Essentially, even though the government has promised $33.8 trillion worth of benefits to current and future retirees, it only has to report those liabilities when the bills come due because it always has the option of reducing or terminating them prior to that time.

That Medicare is subject to the whims of politicians is quite obvious. The terms of Medicare coverage change from time to time, and projected savings from lower future payments to healthcare providers are one of the key means by which ObamaCare allegedly will reduce the deficit in the coming years.

Less well known is that Social Security is just as dependent on politicians’ good graces for its continuation. Although many people still cling to the illusion that the taxes they pay into the program during their working years guarantee them a pension in their retirement, the fact is that the government is under absolutely no obligation to pay one thin dime in retirement benefits to anyone, regardless of the amount of taxes he has paid into the system. As the Supreme Court put it in a 1960 ruling (Flemming v. Nestor), the “entitlement to Social Security benefits is not a contractual right” and can be modified or rescinded at will. This, too, should be clear from the number times the tax rate, retirement age, and other terms of the program have changed over the years.

“Is it acceptable,” asks Lawrence, “that our leaders are able to promise trillions of dollars to the voters but do not have to recognize the cost because their promises can be rescinded?”

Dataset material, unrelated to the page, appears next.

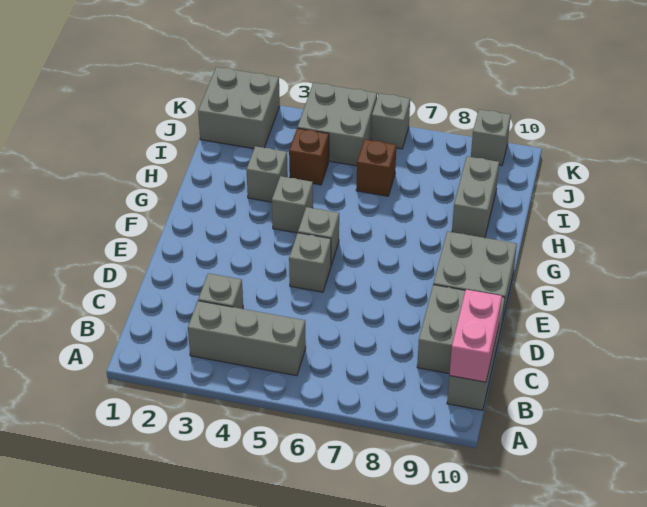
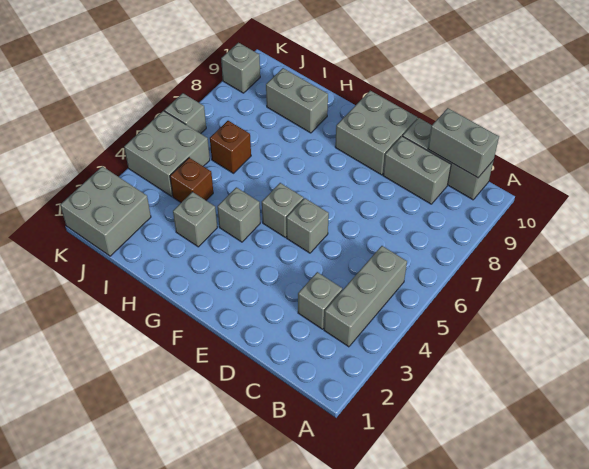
pink 1x2 brick [449,290,502,382] -> grey 1x2 brick [428,108,499,178]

Americans “deserve a clear accounting and an honest discussion of how to fix the system,” he concludes. Certainly honest accounting is in order if only as a matter of principle. However, there is no way to “fix” these socialist systems short of repealing them, whether immediately or, as presidential aspirant Ron Paul has suggested, by giving younger people the chance to opt out of them, causing the programs to fold over time for lack of participation. Socialism always ends in bankruptcy (see, e.g., Greece) because the demand for benefits invariably outstrips the ability of the productive members of society to finance them. Truthful reporting of the government’s long-term liabilities would make this clear to all Americans. Then, perhaps, they would demand that their elected officials take action to wind down these unsustainable, unconstitutional programs before everyone is drowned by the onrushing flood of red ink.